NUNS at a York convent have embraced 21st-century technology to help them pray for the people who need their support.

A small digital device, which brings rolling news headlines to the nuns of Poor Clares at their home in Lawrence Street, has been designed for them by experts at the London art college, Goldsmiths.

Affectionately known by the nuns as Goldie, the T-shaped gadget sits on a table near their chapel, so whenever they pass it they can catch up on the latest news and dedicate their prayers to those most in need.

Sister Paul, one of nine nuns at the convent, said: “There’s nobody else in the world who uses this gadget – it was designed specifically for us.
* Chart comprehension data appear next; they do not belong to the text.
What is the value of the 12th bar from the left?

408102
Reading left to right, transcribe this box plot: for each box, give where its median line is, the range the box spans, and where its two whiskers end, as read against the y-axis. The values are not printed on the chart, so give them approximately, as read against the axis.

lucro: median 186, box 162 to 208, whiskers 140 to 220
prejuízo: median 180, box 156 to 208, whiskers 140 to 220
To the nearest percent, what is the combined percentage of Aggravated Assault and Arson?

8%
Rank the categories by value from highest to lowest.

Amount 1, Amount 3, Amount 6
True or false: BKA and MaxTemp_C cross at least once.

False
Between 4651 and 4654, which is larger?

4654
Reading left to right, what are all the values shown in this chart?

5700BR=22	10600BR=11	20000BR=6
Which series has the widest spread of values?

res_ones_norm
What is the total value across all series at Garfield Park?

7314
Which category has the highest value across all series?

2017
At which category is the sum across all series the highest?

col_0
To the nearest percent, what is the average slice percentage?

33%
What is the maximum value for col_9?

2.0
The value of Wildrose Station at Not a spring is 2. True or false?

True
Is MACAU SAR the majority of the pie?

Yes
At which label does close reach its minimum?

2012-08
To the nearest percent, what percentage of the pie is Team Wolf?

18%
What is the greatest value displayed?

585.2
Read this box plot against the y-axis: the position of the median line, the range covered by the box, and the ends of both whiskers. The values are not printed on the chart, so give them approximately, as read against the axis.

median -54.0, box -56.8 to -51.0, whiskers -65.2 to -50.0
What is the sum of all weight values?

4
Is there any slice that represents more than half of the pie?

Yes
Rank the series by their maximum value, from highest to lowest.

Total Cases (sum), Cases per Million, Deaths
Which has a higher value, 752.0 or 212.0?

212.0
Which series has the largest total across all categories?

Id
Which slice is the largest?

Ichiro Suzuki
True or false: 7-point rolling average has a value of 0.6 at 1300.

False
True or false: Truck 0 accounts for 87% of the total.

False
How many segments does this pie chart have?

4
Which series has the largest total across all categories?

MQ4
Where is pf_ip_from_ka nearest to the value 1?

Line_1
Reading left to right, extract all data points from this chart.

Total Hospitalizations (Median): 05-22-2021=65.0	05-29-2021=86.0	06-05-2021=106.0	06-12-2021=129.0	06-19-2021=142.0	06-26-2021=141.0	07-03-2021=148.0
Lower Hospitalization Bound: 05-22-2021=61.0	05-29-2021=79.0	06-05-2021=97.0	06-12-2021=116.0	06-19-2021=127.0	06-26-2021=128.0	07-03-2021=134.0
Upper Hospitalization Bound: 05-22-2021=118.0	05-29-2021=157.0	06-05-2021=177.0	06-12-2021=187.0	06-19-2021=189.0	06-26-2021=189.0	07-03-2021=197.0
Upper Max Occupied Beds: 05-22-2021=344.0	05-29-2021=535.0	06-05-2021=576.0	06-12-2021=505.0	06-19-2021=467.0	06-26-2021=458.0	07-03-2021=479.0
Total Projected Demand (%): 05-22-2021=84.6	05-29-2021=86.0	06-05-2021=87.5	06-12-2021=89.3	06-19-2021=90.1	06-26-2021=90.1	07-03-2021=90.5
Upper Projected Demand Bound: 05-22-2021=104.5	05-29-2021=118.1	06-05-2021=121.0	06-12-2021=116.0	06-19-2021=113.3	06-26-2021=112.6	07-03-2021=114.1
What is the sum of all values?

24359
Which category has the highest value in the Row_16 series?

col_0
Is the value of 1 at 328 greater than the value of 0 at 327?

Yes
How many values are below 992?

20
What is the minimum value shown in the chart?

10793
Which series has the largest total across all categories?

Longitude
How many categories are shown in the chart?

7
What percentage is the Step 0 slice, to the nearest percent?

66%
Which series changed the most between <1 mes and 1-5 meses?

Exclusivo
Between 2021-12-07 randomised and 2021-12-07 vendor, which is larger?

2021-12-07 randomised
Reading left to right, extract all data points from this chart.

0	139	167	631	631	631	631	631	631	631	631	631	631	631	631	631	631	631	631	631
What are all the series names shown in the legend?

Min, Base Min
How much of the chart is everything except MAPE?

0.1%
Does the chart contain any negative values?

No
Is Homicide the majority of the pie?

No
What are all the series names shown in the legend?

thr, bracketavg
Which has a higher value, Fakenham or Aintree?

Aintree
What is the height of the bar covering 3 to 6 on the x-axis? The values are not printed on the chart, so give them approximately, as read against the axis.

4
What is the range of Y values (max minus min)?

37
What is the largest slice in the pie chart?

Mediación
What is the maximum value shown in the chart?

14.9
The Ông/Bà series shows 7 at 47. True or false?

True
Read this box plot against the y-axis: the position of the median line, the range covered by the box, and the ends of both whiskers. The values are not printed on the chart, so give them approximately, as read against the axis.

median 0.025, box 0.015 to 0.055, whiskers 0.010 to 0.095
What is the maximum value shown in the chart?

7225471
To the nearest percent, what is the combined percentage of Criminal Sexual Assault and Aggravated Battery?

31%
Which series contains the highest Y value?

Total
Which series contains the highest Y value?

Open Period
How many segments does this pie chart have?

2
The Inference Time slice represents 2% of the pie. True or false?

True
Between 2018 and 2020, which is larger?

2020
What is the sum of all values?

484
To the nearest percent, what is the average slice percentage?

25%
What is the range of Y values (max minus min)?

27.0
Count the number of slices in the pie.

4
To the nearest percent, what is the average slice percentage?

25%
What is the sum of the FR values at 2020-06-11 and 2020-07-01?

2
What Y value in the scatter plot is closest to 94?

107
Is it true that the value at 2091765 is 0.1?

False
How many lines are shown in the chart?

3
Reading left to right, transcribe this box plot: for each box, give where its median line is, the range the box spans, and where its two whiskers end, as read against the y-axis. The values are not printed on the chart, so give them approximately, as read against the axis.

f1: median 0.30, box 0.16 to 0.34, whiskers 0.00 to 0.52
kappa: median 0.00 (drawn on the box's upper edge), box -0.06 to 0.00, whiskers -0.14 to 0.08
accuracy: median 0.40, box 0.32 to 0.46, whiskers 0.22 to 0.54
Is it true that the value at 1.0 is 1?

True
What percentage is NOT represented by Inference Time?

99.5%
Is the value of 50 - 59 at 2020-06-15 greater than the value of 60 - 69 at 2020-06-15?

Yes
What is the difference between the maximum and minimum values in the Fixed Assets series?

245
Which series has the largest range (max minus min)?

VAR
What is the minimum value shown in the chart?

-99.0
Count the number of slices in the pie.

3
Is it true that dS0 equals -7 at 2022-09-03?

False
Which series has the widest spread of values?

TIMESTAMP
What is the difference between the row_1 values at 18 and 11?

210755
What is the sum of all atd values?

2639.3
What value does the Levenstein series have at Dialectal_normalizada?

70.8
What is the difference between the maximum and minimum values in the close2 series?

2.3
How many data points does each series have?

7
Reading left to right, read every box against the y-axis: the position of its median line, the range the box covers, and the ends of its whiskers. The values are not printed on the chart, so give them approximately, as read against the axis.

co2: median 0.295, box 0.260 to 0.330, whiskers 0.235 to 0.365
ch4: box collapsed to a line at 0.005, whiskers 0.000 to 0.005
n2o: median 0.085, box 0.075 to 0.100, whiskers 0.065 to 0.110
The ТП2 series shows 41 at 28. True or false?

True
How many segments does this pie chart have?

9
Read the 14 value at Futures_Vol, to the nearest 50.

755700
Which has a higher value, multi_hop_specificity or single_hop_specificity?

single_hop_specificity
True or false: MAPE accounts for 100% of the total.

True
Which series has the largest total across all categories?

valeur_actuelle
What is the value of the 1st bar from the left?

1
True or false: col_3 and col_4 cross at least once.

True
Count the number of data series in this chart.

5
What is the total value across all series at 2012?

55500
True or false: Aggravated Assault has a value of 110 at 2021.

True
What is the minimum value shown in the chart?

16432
“It is there all the time for us – and keeps our mind focused. We will know if a bomb has gone off in Afghanistan or if there’s a disaster like a flood.”

Goldie is also linked to an internet site where people post how they are feeling at any particular time of the day, so sentences such as “I feel rejected” flash up on the rolling screen in between the news headlines.

Mother Abbess, Sister Colette, who joined the closed order of nuns as an 18-year-old, said: “We don’t know who these people are, but we pray for them.”

While the nuns do have access to the internet, they do not watch television and only read Catholic newspapers.

Sister Paul said: “Praying is the main thing we do here. It is not an easy life we have. But the hardness is not getting up at 5.30am or eating plain food, it is knowing you have got the responsibility to stand in God’s presence on behalf of everybody else.

“People are always writing to us or phoning us with requests for prayers. Once I found a picture of a soldier near the statue outside with a note from her mother saying ‘my daughter is 18 and has just been sent to Afghanistan’. We had no idea who she was, but we prayed for her, as we pray for them all.”